April 1, 2004
REBEKAH A. HALL
NEW YORK WILL BE on the road to recovery by April 1. After a two-year moratorium on recycling, the city is resuming weekly collection of glass, metals and plastics.
Two years ago, the effects of Sept. 11 and the recession took a bite out of the Big Apple's budget, as it did in many cities nationwide. Thus, facing financial constraints, Mayor Michael R. Bloomberg's office was forced to slash services. In July 2002, glass and plastic recycling ceased, and collections were reduced from weekly to every other week.
“Two years ago, the city faced the most severe fiscal crisis in a generation,” Bloomberg says. “We made the difficult decision to suspend a portion of our recycling program because costs were skyrocketing.”
Yet the decision created a backlash, with environmentalists heralding the need for recycling and residents lamenting collection confusion. Moreover, local law 19 has made recycling mandatory since 1989, so the city was obligated to get recycling on track.

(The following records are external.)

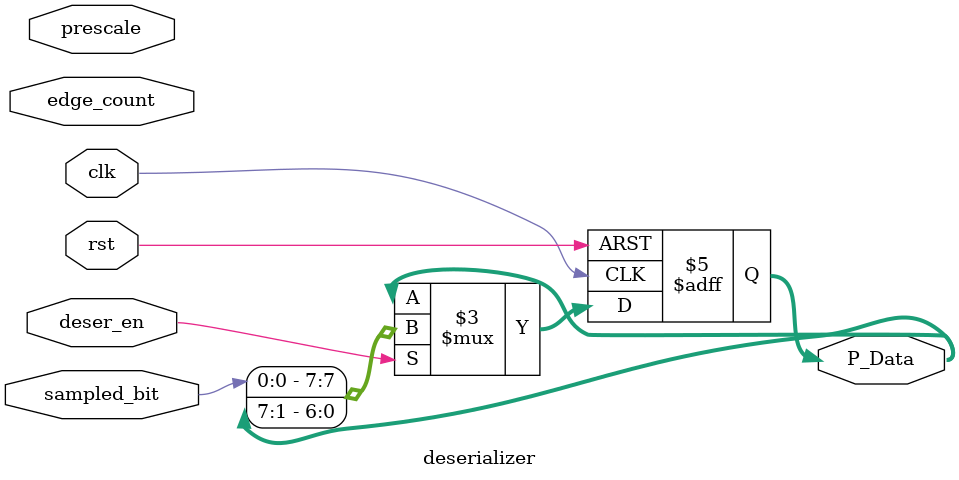
<source format=v>
module deserializer (

input	wire			sampled_bit,
input	wire			deser_en,
input	wire			clk,
input	wire			rst,
input	wire		[5:0]	prescale,
input	wire		[5:0]	edge_count,
output	reg		[7:0]	P_Data

);

always @ (posedge clk or negedge rst)
begin
if(!rst)

begin 

P_Data <= 8'b0;

end

else if (deser_en)

begin
// 1100_0101
// 1000_0000    128
// 1100_0000    192
// 0110_0000    96
// 0011_0000    48
// 0001_1000    24
// 1000_1100    140
// 0100_0110    70
// 1010_0011    163

//P_Data <= {sampled_bit,P_Data[6:0]};
P_Data <= {sampled_bit,P_Data[7:1]};
end

end

endmodule
</source>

However, the fact that New York was paying approximately $105 per ton for vendors to collect recyclables was problematic. So vendors reconfigured their operations to offer a “considerably better deal,” the Department of Sanitation (DSNY) says.
By July 2003, Hugo Neu Schnitzer East (HNSE), Jersey City, N.J., proposed a plastic contract the city could not refuse, so plastics recycling resumed. And now, New York's budget has improved so the city can resume glass pickups and weekly collections, DSNY Commissioner John J. Doherty says.
Starting this month, recycling vendors will accept materials for $51 per ton, almost half what New York had been paying. “We are bringing back glass recycling and weekly collections … because we've found a more cost-effective and environmentally friendly way to recycle,” Bloomberg says.
And thanks to the increased recycling collection, the DSNY will be hiring employees. Most of the 500 workers who were laid off during the recycling cuts have been rehired, and the department plans to add 410 people to its staff to handle the workflow.
To alleviate confusion among residents who have faced several recycling and collection disruptions, the city plans to implement a $4 million mail campaign to re-educate citizens. “We anticipate that New Yorkers will continue to embrace the recycling program,” says DSNY Spokeswoman Kathy Dawkins.
In the meantime, the DSNY has bigger issues on the horizon, namely deciding where to dispose city trash. The mayor's preliminary budget for 2005 by the New York City Independent Budget Office indicates that the largest long-term solid waste management plan involves containerizing trash at marine transfer stations for long-distance transport. Accomplishing this, however, will cost the DSNY approximately 47.5 percent of its 2004-2007 budget, with $493 million planned for use in 2005.